A sua morte deixou-me profundamente comovido. Não o conhecia, claro; mas acompanhei, de longe, a sua carreira política e pessoal. Nascido na Tunísia, órfão muito cedo dum pai herói da II Guerra Mundial (a quem foi conferida, a título póstumo, uma alta condecoração francesa mas não a Légion d’honneur, o que levou Séguin a recusá-la quando pretenderam atribuir-lha, porque considerava que tudo o que tinha feito não se comparava ao sacrifício do seu Pai), era um filho da República, pupilo da Nação, que, neste aspecto, e até pelos seus afecto mediterrânicos, lembrava Albert Camus. Com os seus mais de cem quilos, fumador inveterado, amante da boa comida e, presumo, da boa bebida, Séguin impressionava pela sua inteligência e, sobretudo, pela sua convicção. Dizem que Mitterrand o admirava já antes do célebre debate que os opôs a propósito do Tratado de Maastricht. É natural. Um homem como Séguin tinha essa capacidade de ser tão admirado pelos seus opositores como pelos seus comparsas.

Un homme est mort... Quer dizer: un vrai... Quando isso acontece, a resposta é um silêncio comovido, uma homenagem contida, aquela que ele, que era contudo dado a excessos e a desmesuras, afinal merece.

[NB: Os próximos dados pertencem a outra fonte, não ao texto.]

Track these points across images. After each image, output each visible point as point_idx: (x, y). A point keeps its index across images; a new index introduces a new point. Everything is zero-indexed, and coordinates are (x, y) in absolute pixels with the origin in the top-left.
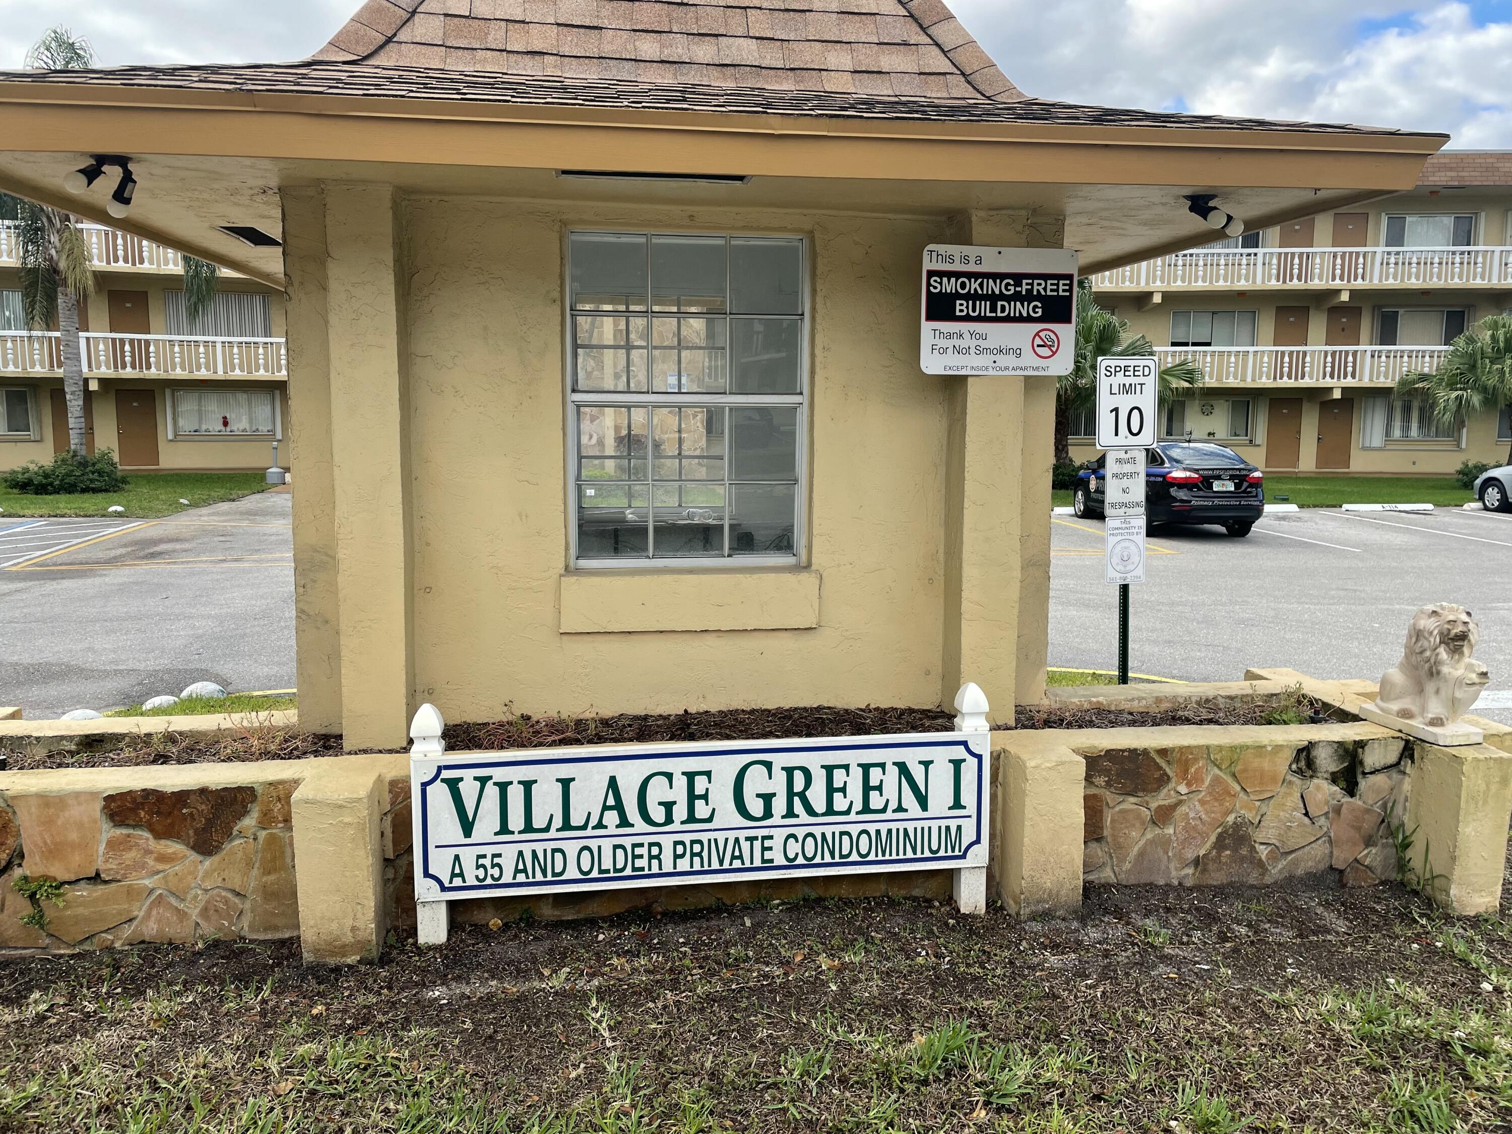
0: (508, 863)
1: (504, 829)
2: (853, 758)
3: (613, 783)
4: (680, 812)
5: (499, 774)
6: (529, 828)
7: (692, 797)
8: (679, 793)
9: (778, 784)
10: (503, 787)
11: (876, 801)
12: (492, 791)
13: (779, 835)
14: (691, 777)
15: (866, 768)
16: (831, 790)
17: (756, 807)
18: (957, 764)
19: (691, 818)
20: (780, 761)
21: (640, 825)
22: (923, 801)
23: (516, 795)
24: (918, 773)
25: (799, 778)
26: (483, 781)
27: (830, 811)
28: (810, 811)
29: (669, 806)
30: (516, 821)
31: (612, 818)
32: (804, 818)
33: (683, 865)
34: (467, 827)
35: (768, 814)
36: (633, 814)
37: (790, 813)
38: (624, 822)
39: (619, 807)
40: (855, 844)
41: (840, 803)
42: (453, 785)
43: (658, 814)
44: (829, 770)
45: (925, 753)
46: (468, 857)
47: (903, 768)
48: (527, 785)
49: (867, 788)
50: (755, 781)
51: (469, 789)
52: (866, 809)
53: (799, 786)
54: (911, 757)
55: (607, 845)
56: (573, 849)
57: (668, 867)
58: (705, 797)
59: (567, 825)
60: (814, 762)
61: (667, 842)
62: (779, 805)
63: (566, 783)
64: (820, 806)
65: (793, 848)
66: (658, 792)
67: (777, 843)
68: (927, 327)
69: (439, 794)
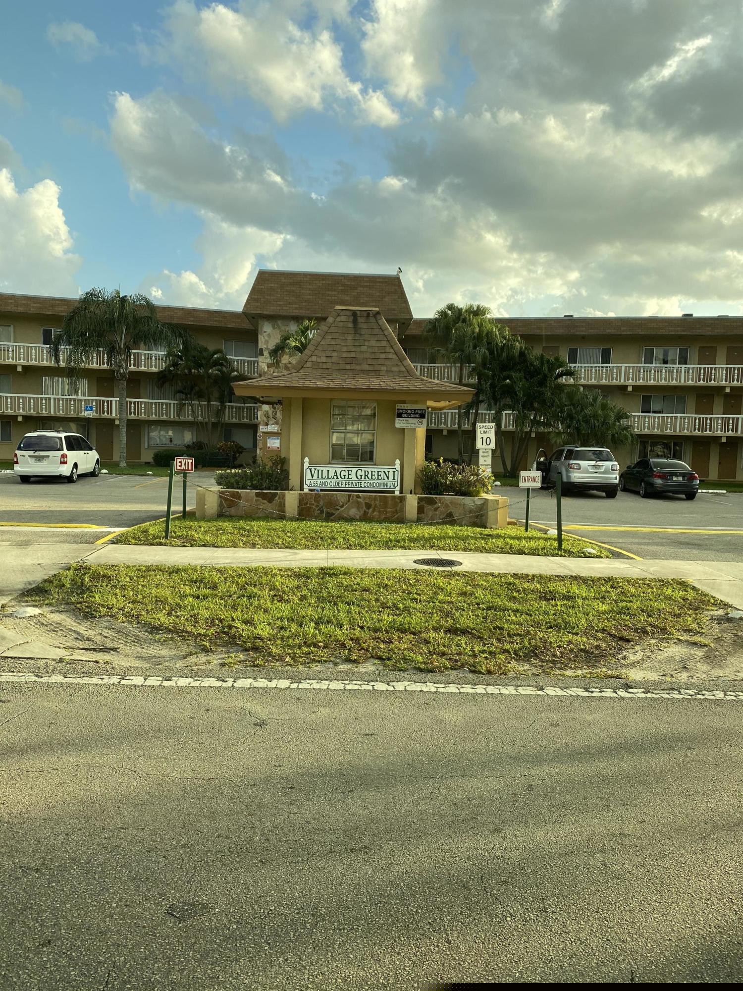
0: (319, 483)
1: (318, 478)
2: (376, 470)
3: (336, 471)
4: (347, 477)
5: (318, 468)
6: (322, 478)
7: (349, 475)
8: (346, 474)
9: (363, 473)
10: (318, 470)
11: (380, 477)
12: (316, 471)
13: (363, 482)
14: (348, 471)
15: (378, 472)
16: (372, 475)
17: (359, 477)
18: (394, 472)
19: (348, 478)
20: (363, 469)
21: (340, 479)
22: (388, 478)
23: (320, 472)
24: (387, 473)
25: (367, 473)
26: (315, 469)
27: (372, 478)
28: (368, 478)
29: (345, 476)
30: (320, 476)
31: (335, 477)
32: (367, 479)
33: (347, 486)
34: (312, 477)
35: (361, 478)
36: (339, 477)
37: (365, 478)
38: (337, 478)
39: (337, 475)
40: (376, 485)
41: (373, 477)
42: (310, 469)
43: (343, 477)
44: (372, 471)
45: (389, 470)
46: (312, 481)
47: (384, 472)
48: (322, 470)
49: (378, 475)
50: (359, 473)
51: (313, 470)
52: (378, 479)
53: (367, 474)
54: (386, 470)
55: (335, 481)
56: (329, 481)
57: (344, 486)
59: (328, 478)
60: (369, 470)
61: (344, 482)
62: (363, 477)
63: (328, 471)
65: (365, 485)
66: (343, 473)
67: (363, 483)
68: (397, 419)
69: (308, 471)
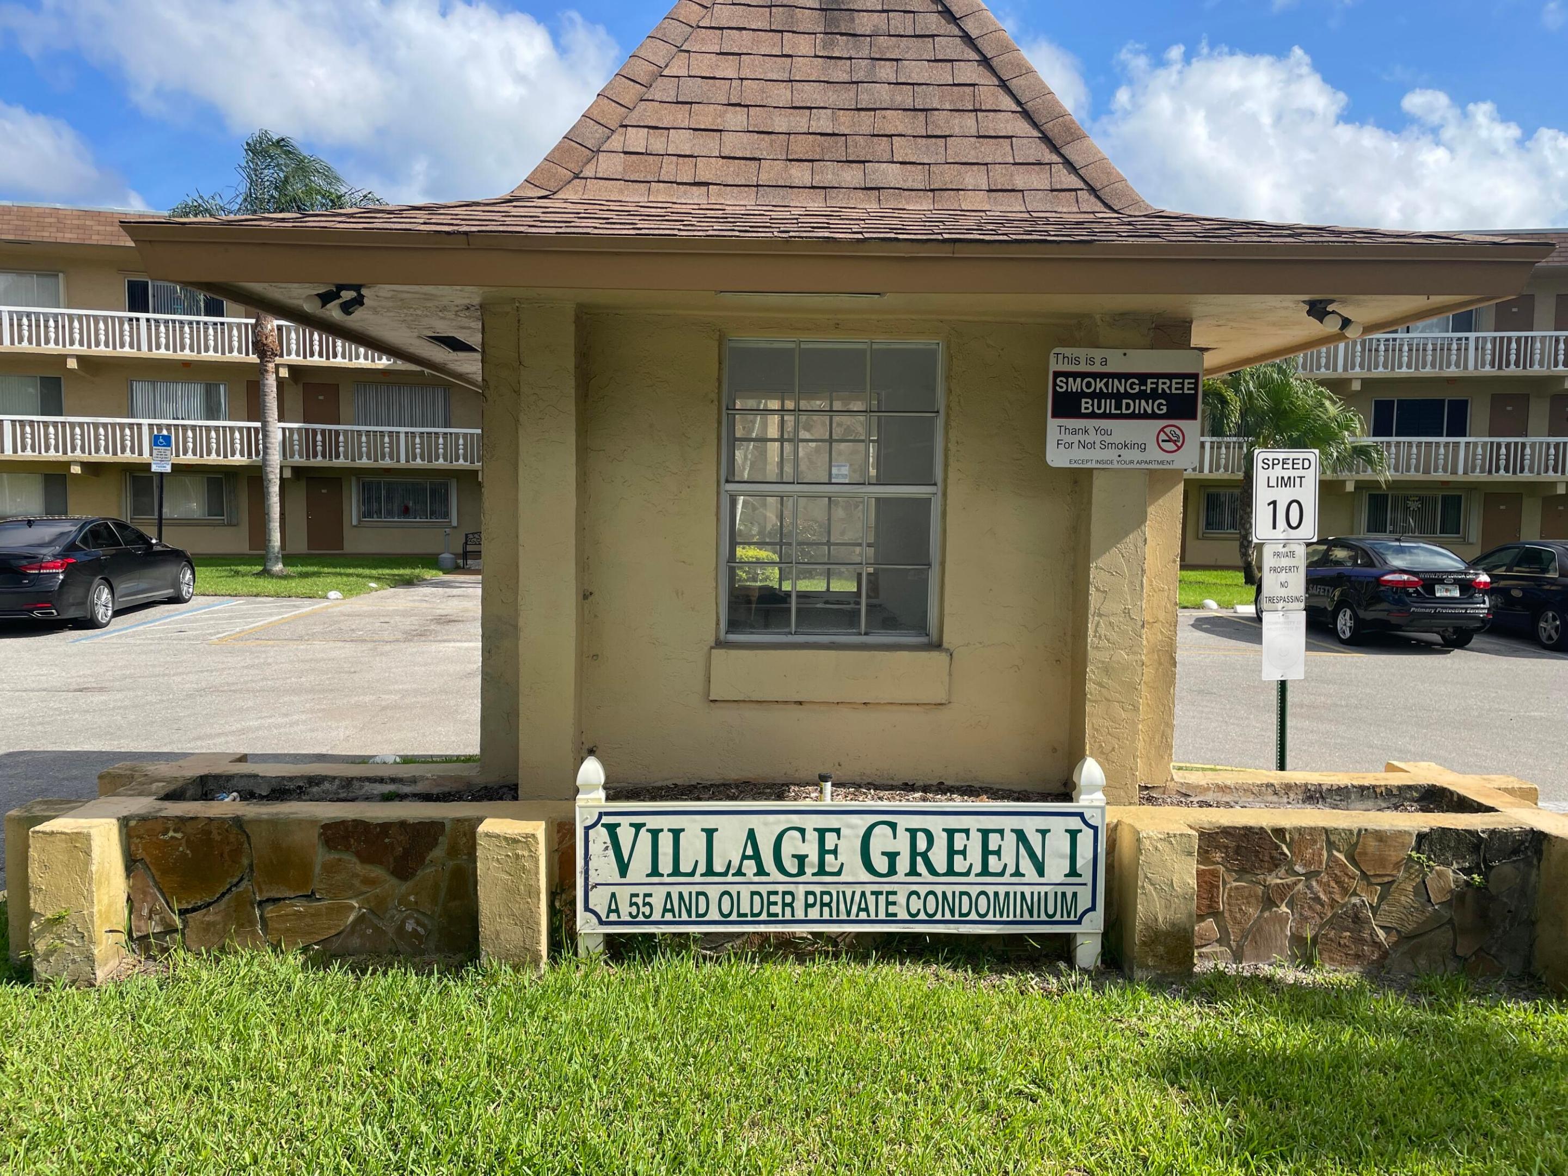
0: (658, 901)
1: (655, 872)
2: (973, 823)
3: (751, 835)
4: (812, 865)
5: (653, 822)
6: (676, 872)
7: (823, 852)
8: (811, 849)
9: (902, 845)
10: (655, 833)
11: (994, 865)
12: (645, 837)
13: (903, 891)
14: (822, 832)
15: (985, 833)
16: (951, 852)
17: (881, 864)
18: (1073, 834)
19: (822, 871)
20: (903, 822)
21: (776, 875)
22: (1040, 869)
23: (666, 841)
24: (1035, 840)
25: (921, 838)
26: (638, 827)
27: (950, 871)
28: (932, 870)
29: (801, 859)
30: (666, 865)
31: (750, 867)
32: (926, 875)
33: (814, 914)
34: (623, 868)
35: (892, 871)
36: (769, 864)
37: (913, 872)
38: (761, 871)
39: (757, 857)
40: (974, 904)
41: (960, 864)
42: (612, 829)
43: (791, 866)
44: (951, 833)
45: (1042, 822)
46: (623, 894)
47: (1021, 836)
48: (676, 833)
49: (986, 852)
50: (881, 841)
51: (625, 835)
52: (985, 872)
53: (922, 845)
54: (1030, 826)
55: (745, 891)
56: (714, 892)
57: (800, 915)
58: (835, 852)
59: (710, 871)
60: (936, 825)
61: (800, 891)
62: (903, 864)
63: (710, 833)
64: (941, 867)
65: (916, 904)
66: (791, 845)
67: (901, 899)
68: (1053, 424)
69: (600, 836)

sexta-feira, 1 de janeiro de 2010

Mãe

A minha Mãe morreu há mais de três anos. Dizer que não houve um único dia em que não tenha pensado nela, falado com ela, conversado com ela, só peca por defeito. Faço-o várias vezes por dia e ela povoa os meus sonhos, como quem dorme na minha cama, no dizer do fado da Amália. O amor custa a morrer; provavelmente não morre nunca. Ainda bem. Sentir a Mãe a meu lado ajuda-me a viver melhor; o seu exemplo de despojamento e dedicação ensina-me o que deve ser a vida. Obrigado.

Bom Ano

Pela segunda vez na minha vida passei a meia-noite de 31 de Dezembro sozinho. Não me lamentem. Foi decisão minha e decisão, não apenas assumida, mas agradável.

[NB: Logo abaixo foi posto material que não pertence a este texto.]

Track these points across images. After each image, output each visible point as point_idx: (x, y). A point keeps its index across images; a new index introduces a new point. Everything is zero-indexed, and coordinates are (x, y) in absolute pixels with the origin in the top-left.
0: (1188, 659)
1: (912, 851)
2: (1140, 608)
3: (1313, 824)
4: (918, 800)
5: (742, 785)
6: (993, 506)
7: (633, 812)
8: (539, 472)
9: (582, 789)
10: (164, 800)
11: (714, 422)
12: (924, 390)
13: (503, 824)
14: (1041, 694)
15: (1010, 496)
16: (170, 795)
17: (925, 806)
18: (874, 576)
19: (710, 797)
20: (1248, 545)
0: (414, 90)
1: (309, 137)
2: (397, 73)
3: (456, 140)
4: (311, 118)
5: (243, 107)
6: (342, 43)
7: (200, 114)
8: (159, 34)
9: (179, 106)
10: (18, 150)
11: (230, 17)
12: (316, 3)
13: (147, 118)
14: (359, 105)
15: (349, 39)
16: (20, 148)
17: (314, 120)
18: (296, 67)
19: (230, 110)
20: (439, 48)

Em contrapartida, jantei com a minha filha Trezzu na Colina (Obrigado Joaquim, obrigado Rocha, hoje os orgulhosos donos de um restaurante onde fui pela primeira vez com os meus Pais, há quase quarenta anos: a amizade é coisa que fica muito para além do meu exílio em Bruxelas). Jantar formidável, querido, uma daquelas ocasiões que, segundo penso, não esqueceremos facilmente. O que passámos juntos no final deste ano justifica este encontro, que foi uma comunhão. (Teria jantado e passado o ano com filhas, filho e netas, genros e acrescentos, se não fosse o facto de todos os outros estarem ocupados fora de Lisboa, em lugares tão variados como aqui ao perto no Carregado, a meio caminho, em Trás-os-Montes, ou longe em Bruxelas).

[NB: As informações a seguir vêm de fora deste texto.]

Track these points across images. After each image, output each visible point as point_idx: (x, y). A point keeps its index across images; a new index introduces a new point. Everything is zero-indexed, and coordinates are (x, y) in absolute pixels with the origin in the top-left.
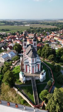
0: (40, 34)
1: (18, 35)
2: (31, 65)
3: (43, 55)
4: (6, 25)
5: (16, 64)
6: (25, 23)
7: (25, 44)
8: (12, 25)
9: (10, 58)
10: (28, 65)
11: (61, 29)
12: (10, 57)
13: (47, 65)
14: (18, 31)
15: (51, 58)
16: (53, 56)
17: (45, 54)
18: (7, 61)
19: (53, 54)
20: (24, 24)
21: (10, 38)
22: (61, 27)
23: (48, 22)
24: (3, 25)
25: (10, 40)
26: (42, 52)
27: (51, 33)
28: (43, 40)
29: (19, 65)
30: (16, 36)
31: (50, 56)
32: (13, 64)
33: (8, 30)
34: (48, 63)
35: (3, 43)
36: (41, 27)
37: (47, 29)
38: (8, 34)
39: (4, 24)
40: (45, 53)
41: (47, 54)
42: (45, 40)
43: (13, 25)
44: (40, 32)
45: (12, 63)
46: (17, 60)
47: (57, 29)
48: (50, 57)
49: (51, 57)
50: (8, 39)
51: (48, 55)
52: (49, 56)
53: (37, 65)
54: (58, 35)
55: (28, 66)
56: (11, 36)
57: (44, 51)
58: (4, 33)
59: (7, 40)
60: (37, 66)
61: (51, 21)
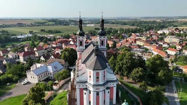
0: (112, 37)
1: (73, 39)
2: (91, 89)
3: (120, 69)
4: (56, 24)
5: (60, 88)
6: (87, 22)
7: (81, 42)
8: (66, 25)
9: (50, 75)
10: (86, 89)
11: (146, 31)
12: (51, 71)
13: (129, 91)
14: (75, 33)
15: (138, 75)
16: (141, 71)
17: (125, 66)
18: (44, 81)
19: (141, 67)
20: (86, 24)
21: (58, 42)
22: (146, 27)
23: (124, 21)
24: (51, 25)
25: (59, 45)
26: (118, 62)
27: (131, 35)
28: (118, 45)
29: (66, 90)
30: (70, 39)
31: (135, 70)
32: (55, 87)
33: (59, 32)
34: (131, 85)
35: (46, 49)
36: (113, 28)
37: (123, 30)
38: (58, 37)
39: (54, 23)
40: (123, 64)
41: (127, 67)
42: (121, 46)
43: (68, 25)
44: (111, 34)
45: (52, 85)
46: (64, 78)
47: (140, 29)
48: (135, 74)
49: (138, 72)
50: (56, 44)
51: (130, 69)
52: (132, 71)
53: (108, 88)
54: (144, 38)
55: (85, 91)
56: (61, 39)
57: (122, 60)
58: (51, 36)
59: (54, 46)
60: (107, 91)
61: (129, 20)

Em todos os anos, há um dos nossos filhos que precisa mais de apoio, de ajuda, de ânimo. No final de 2009, foi a Trezzu. Estive aqui para ela, como estarei para qualquer outra ou outro, e ainda para qualquer das netas, se precisarem. E gostaria de deixar duas palavras especiais, uma para a Xá, a minha neta de quase quatro anos, a ternura que ocupa a minha vida e que, todos os dias, me enche duma alegria indescritível; outra para a Constança, de apenas quatro meses, mas que, com a serenidade de Buda (é o que o João lhe chama), nos encanta pela sua serenidade plena, embora a recusa de beber qualquer leite que não seja o da Mãe não augure, em futuros próximos, noites descansadas.

À medida que vou envelhecendo, sinto cada vez mais que é este amor pelos meus que constitui o aspecto mais importante da minha vida – o melhor de mim, a minha forma particular de estar no mundo. E junto às minhas filhas, ao meu filho e às minhas netas, os meus genros Diogo e João, o namorado da Trezzu, Helder, e, finalmente, a namorada do Dico, Mimi. Um universo! Gosto de todos vós. A minha vida é infinitamente mais rica por vos ter comigo. Era isto que gostaria de vos dizer.

Bom Ano a todos. Encontrar-nos-emos, de novo, juntos, ou separados fisicamente, mas sempre juntos na nossa ternura e no nosso amor, no próximo dia 31 de Dezembro. Até lá, como dizia o Raul Solnado, “façam o favor de ser felizes”.